Google said Thursday it has uncovered evidence of a broad, coordinated disinformation campaign on its platforms by entities linked to Iranian state media. The company joins Facebook, Twitter, and Microsoft, each of which reported similar activity earlier in the week.
Google says the technical data (like domain names, account metadata, and subscriber information) it has gathered on said actors is “strongly linked” to the IP address space used by the IRIB, the Islamic Republic of Iran Broadcasting.
The Iranian actors Google found were sharing English-language political content in the United States while concealing their connection to the IRIB.
“[T]he effort was carried out as part of the overall operations of the IRIB organization, since at least January 2017,” Google’s SVP of global affairs, Kent Walker, wrote in a blog post Thursday.
Google said Iranian actors have been known in the past to engage in politically motivated phishing attacks, Gmail phishing attempts, and man-in-the-middle security attacks.

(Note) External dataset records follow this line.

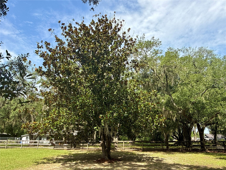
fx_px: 163
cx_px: 113
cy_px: 85
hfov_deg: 69.4
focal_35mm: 25
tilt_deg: +18.0
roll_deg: -0.8
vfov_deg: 54.9
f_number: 2.2
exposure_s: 1/384
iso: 20
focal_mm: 2.22
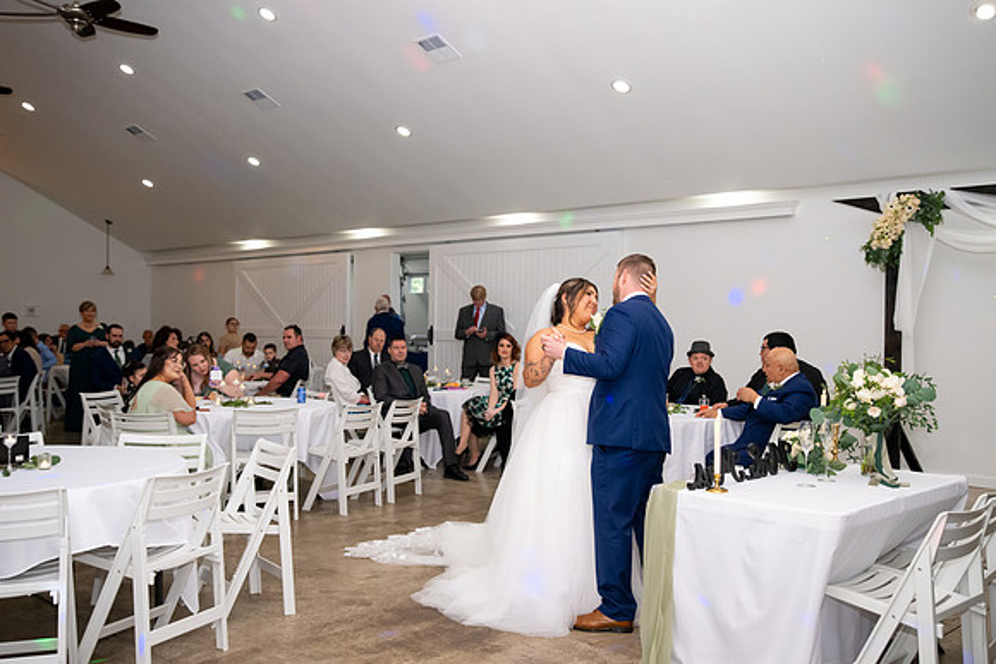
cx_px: 498
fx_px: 996
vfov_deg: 36.9
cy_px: 332
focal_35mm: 36
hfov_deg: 53.1
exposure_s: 1/320
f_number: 4
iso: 3200
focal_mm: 36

Google says it terminated numerous accounts linked to the IRIB:
- 39 YouTube channels that had 13,466 total U.S. views on relevant videos
- 6 blogs on Blogger
- 13 Google+ accounts
Google says it’s sharing its findings with other tech companies and with relevant government and law enforcement agencies in the U.S. and abroad.
Google is the fourth major tech company to report coordinated attacks on their platforms with the possible intent of influencing or disrupting the 2018 midterm elections:
- Facebook said Wednesday it had shut down hundreds of pages and accounts operated by Iran- and Russia-backed accounts that concealed their true identities
- Within an hour of Facebook’s announcement, Twitter said it had suspended similar accounts on its platform.
- Microsoft said Tuesday it had discovered that a hacking group tied to the Russian government created fake internet domains that appeared to spoof two American conservative organizations, as well as three others that spoofed U.S. Senate sites.
Discussions about the threat of foreign hacking on the U.S. electoral system changed this week. The question is no longer “Is it happening (again)?” but rather how broadly and how effectively.
Facebook’s former security chief Alex Stamos had this to say in a blog post Thursday:
“In some ways, the United States has broadcast to the world that it doesn’t take these issues seriously and that any perpetrators of information warfare against the West will get, at most, a slap on the wrist. While this failure has left the U.S. unprepared to protect the 2018 elections, there is still a chance to defend American democracy in 2020.”
The tech companies are doing their best to instill confidence, but in the security realm, it’s easier to attack than defend, especially when there is still an appetite in America for content that provokes and misinforms.